Source material:
· · · · · · ·
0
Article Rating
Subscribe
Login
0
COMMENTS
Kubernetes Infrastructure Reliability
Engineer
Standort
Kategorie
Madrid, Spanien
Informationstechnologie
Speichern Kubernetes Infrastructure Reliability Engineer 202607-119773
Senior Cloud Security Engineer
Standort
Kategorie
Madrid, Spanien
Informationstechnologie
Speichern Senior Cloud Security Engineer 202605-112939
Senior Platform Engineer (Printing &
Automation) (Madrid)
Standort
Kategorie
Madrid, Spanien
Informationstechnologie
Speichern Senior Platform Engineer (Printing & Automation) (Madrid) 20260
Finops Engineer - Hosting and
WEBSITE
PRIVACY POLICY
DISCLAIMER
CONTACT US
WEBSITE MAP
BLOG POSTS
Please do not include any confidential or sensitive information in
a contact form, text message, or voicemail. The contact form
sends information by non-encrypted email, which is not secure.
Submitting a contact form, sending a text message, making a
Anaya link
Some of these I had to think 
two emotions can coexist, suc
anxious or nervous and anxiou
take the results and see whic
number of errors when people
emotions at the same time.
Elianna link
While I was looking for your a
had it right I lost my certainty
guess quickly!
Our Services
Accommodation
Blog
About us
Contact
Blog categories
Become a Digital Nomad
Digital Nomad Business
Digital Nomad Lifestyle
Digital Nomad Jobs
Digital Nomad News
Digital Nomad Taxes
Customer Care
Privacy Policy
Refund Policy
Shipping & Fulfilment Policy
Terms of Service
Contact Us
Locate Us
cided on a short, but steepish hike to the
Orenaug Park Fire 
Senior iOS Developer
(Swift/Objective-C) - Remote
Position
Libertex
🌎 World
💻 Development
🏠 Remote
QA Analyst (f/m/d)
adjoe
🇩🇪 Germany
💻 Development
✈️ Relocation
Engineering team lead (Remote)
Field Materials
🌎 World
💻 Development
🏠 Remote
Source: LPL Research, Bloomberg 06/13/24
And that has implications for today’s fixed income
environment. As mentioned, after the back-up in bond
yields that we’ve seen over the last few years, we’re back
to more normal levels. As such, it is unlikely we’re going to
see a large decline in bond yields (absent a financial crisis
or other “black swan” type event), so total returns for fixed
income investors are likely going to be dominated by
· · · · · · ·
Work item: A verbatim copy of the listing is to be returned in full.

Reply:
0
Article Rating
Subscribe
Login
0
COMMENTS
Kubernetes Infrastructure Reliability
Engineer
Standort
Kategorie
Madrid, Spanien
Informationstechnologie
Speichern Kubernetes Infrastructure Reliability Engineer 202607-119773
Senior Cloud Security Engineer
Standort
Kategorie
Madrid, Spanien
Informationstechnologie
Speichern Senior Cloud Security Engineer 202605-112939
Senior Platform Engineer (Printing &
Automation) (Madrid)
Standort
Kategorie
Madrid, Spanien
Informationstechnologie
Speichern Senior Platform Engineer (Printing & Automation) (Madrid) 20260
Finops Engineer - Hosting and
WEBSITE
PRIVACY POLICY
DISCLAIMER
CONTACT US
WEBSITE MAP
BLOG POSTS
Please do not include any confidential or sensitive information in
a contact form, text message, or voicemail. The contact form
sends information by non-encrypted email, which is not secure.
Submitting a contact form, sending a text message, making a
Anaya link
Some of these I had to think 
two emotions can coexist, suc
anxious or nervous and anxiou
take the results and see whic
number of errors when people
emotions at the same time.
Elianna link
While I was looking for your a
had it right I lost my certainty
guess quickly!
Our Services
Accommodation
Blog
About us
Contact
Blog categories
Become a Digital Nomad
Digital Nomad Business
Digital Nomad Lifestyle
Digital Nomad Jobs
Digital Nomad News
Digital Nomad Taxes
Customer Care
Privacy Policy
Refund Policy
Shipping & Fulfilment Policy
Terms of Service
Contact Us
Locate Us
cided on a short, but steepish hike to the
Orenaug Park Fire 
Senior iOS Developer
(Swift/Objective-C) - Remote
Position
Libertex
🌎 World
💻 Development
🏠 Remote
QA Analyst (f/m/d)
adjoe
🇩🇪 Germany
💻 Development
✈️ Relocation
Engineering team lead (Remote)
Field Materials
🌎 World
💻 Development
🏠 Remote
Source: LPL Research, Bloomberg 06/13/24
And that has implications for today’s fixed income
environment. As mentioned, after the back-up in bond
yields that we’ve seen over the last few years, we’re back
to more normal levels. As such, it is unlikely we’re going to
see a large decline in bond yields (absent a financial crisis
or other “black swan” type event), so total returns for fixed
income investors are likely going to be dominated by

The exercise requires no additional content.